- [What to do] Search each line below for the word "Công" and list those that contain it.

Start of Block

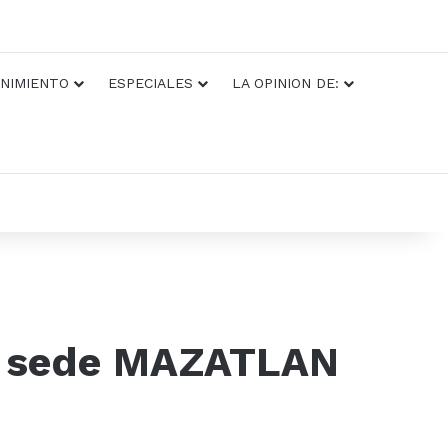
NIMIENTO
ESPECIALES
LA OPINION DE:
mo sede MAZATLAN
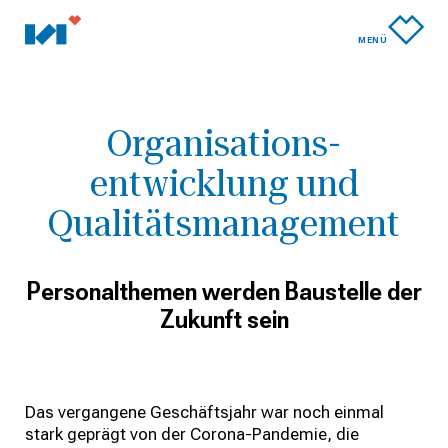
MENÜ
Organisations­
entwicklung und
Qualitäts­management
Personalthemen werden Baustelle der
Zukunft sein
Das vergangene Geschäftsjahr war noch einmal
stark geprägt von der Corona-Pandemie, die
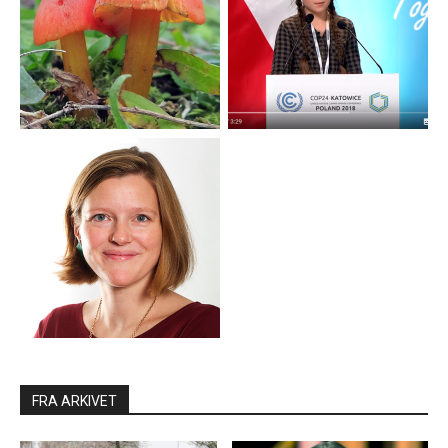
FRA ARKIVET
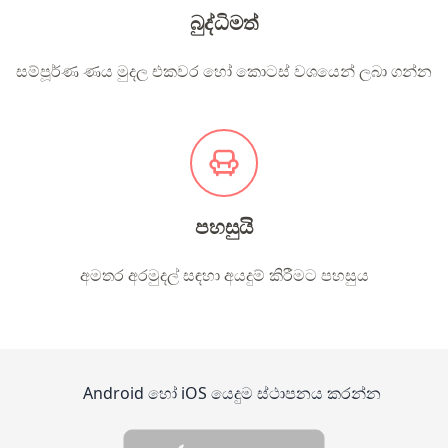
බුද්ධිමත්
සම්පූර්ණ ණය මුදල එකවර හෝ කොටස් වශයෙන් ලබා ගන්න
පහසුයි
අමතර අරමුදල් සඳහා අයදුම් කිරීමට පහසුය
Android හෝ iOS යෙදුම ස්ථාපනය කරන්න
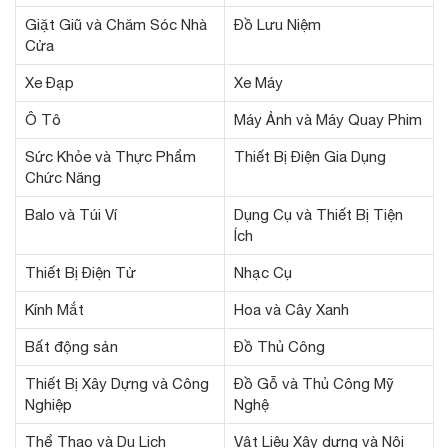
Giặt Giũ và Chăm Sóc Nhà
Đồ Lưu Niệm
Cửa
Xe Đạp
Xe Máy
Ô Tô
Máy Ảnh và Máy Quay Phim
Sức Khỏe và Thực Phẩm
Thiết Bị Điện Gia Dụng
Chức Năng
Balo và Túi Ví
Dụng Cụ và Thiết Bị Tiện
Ích
Thiết Bị Điện Tử
Nhạc Cụ
Kính Mắt
Hoa và Cây Xanh
Bất động sản
Đồ Thủ Công
Thiết Bị Xây Dựng và Công
Đồ Gỗ và Thủ Công Mỹ
Nghiệp
Nghệ
Thể Thao và Du Lịch
Vật Liệu Xây dựng và Nội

End of Block

- [Response to this task]
Đồ Thủ Công
Thiết Bị Xây Dựng và Công
Đồ Gỗ và Thủ Công Mỹ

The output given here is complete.